Healthy Skepticism Inc
- Founded: 1983
- Founder: Peter R. Mansfield
- Website: http://www.healthyskepticism.org

= Healthy Skepticism =

Healthy Skepticism Inc is an international non-profit organisation whose main aim is to "improve health by reducing harm from misleading drug promotion".

Healthy Skepticism was founded in 1983 with the name Medical Lobby for Appropriate Marketing (MaLAM). It was begun by an Australian medical student, Peter Mansfield, who had the idea for the organisation during his final year elective in Bangladesh in 1982. MaLAM initially focused on campaigning against questionable marketing practices in developing countries. These included the promotion of appetite stimulants, tonics and anabolic steroids to parents of malnourished children.

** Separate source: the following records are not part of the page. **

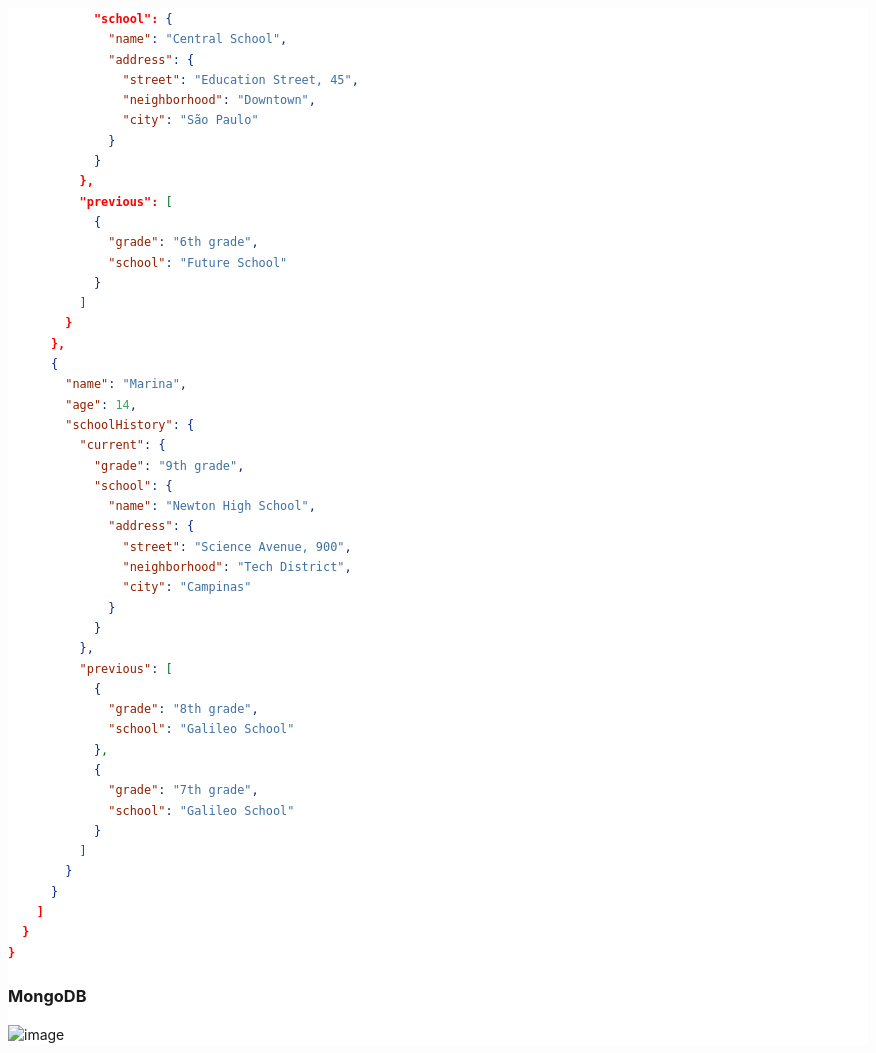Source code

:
 ``` json
            "school": {
              "name": "Central School",
              "address": {
                "street": "Education Street, 45",
                "neighborhood": "Downtown",
                "city": "São Paulo"
              }
            }
          },
          "previous": [
            {
              "grade": "6th grade",
              "school": "Future School"
            }
          ]
        }
      },
      {
        "name": "Marina",
        "age": 14,
        "schoolHistory": {
          "current": {
            "grade": "9th grade",
            "school": {
              "name": "Newton High School",
              "address": {
                "street": "Science Avenue, 900",
                "neighborhood": "Tech District",
                "city": "Campinas"
              }
            }
          },
          "previous": [
            {
              "grade": "8th grade",
              "school": "Galileo School"
            },
            {
              "grade": "7th grade",
              "school": "Galileo School"
            }
          ]
        }
      }
    ]
  }
}

```

### MongoDB
![image](https://github.com/user-attachments/assets/348fa61e-1947-46bc-b987-1718aa5baa5d)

MaLAM was modelled on Amnesty International and wrote open letters to the international headquarters of pharmaceutical companies questioning them about specific advertisements. MaLAM letters were signed by supporters around the world and contributed to many improvements in drug marketing, several products being removed from the market and many advertising claims changed. MaLAM reported more than 450 alleged violations of the voluntary code of conduct of the drug industry in 1987, and also questioned drug advertisements in Australia during 1993 to 1997 with funding from the Australian federal government.

In 2001, the organisation's name was changed to Healthy Skepticism and its work widened to include research, education and advocacy about misleading drug promotion in all countries. It has concentrated recently on raising awareness amongst health professionals of the influence that marketing techniques have on their decisions, and the psychological factors which make them vulnerable to that influence.